_Text shown_
============
Vojvodina workers to sue company

The workers in question come to work at the Vrbas factory every morning at 8 a.m., where, as they say, they do nothing because no-one has told them what their jobs are.

At midday, they break for lunch,which lasts three hours, and then return to the factory, where they wait until 7 p.m., the end of their “working“ day.

This is frustrating for the workers, especially those who live outside Sombor, as they leave for work at 5 a.m., and return home late at night.

The trade union has decided to sue because the company headquarters have moved 50km away, and they have also had to take a pay cut.

The union believes that the company is doing this deliberately in order to pressure the workers into resigning of their own free will, and thus absolve them from having to make severance payments to surplus staff.

Miškin said the workers had no option but to agree to the move, as otherwise they would have been fired. “They sent contracts to those who had been transferred to the factory. In the contract it said that they were being sent to Vrbas in order to enhance Sunce’s production,“ he said.
============
_Stored items_
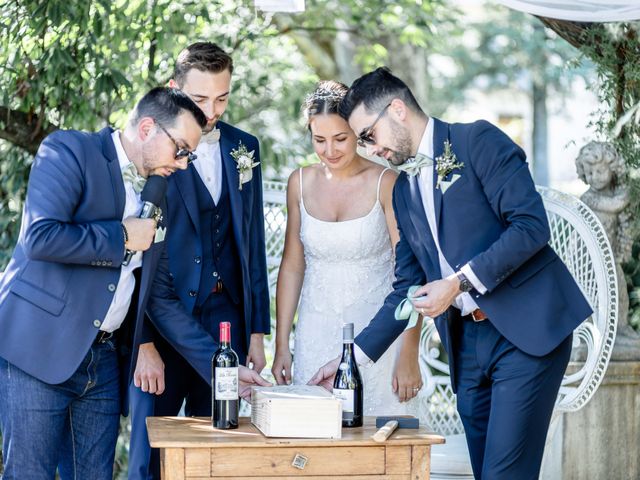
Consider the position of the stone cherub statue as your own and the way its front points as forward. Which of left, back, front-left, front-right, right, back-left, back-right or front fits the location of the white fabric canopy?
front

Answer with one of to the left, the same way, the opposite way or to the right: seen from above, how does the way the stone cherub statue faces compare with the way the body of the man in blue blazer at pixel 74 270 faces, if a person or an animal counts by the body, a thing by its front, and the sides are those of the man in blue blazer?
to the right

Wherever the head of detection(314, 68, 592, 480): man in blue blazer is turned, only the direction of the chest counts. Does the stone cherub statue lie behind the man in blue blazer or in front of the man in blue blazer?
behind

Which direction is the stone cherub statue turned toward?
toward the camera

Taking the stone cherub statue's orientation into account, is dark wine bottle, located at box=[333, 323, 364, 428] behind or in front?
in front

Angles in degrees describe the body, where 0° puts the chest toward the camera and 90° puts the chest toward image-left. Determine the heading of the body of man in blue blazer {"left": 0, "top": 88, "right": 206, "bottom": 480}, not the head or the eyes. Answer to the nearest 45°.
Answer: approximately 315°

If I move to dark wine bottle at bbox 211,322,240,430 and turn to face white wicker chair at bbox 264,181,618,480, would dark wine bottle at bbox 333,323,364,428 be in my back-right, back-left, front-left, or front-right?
============
_To do_
1 – Reproduce the listing verbatim, from the line containing "Wherever the head" through the last line of the listing.
2 – Write the next part of the article about the Vojvodina workers suing their company, picking up after its final sentence.

_Answers to this exercise_
1 –
Wherever the head of detection(314, 68, 592, 480): man in blue blazer is turned, only the direction of the chest counts. Does the stone cherub statue lie behind the man in blue blazer or in front of the man in blue blazer?
behind

Which direction is the stone cherub statue turned toward?
toward the camera

Taking the stone cherub statue's orientation into account, is dark wine bottle, located at box=[333, 323, 364, 428] behind or in front?
in front

Angles in degrees describe the body, where 0° puts the chest toward the camera and 90° puts the chest toward image-left. Determine the heading of the body of man in blue blazer {"left": 0, "top": 88, "right": 206, "bottom": 480}, not the head or the eyes. Answer to the nearest 45°.
Answer: approximately 315°

If I move to dark wine bottle at bbox 211,322,240,430 and turn to face white wicker chair at bbox 264,181,618,480, would dark wine bottle at bbox 333,323,364,428 be in my back-right, back-left, front-left, or front-right?

2 –
“Quite simply, if you don’t sign within eight days, you automatically imply that you wish to resign. Basically, they were forced into signing the agreement,“ Miškin complained.

A B92 journalist attempted to get a response from the factory to the planned lawsuit, and was told to address Invej, the factory’s owner.

The journalist spent two days at Invej trying to extract a response concerning the goings-on in Vrbas, however no-one he spoke to was authorised to comment, nor for that matter able to direct him to somebody who could.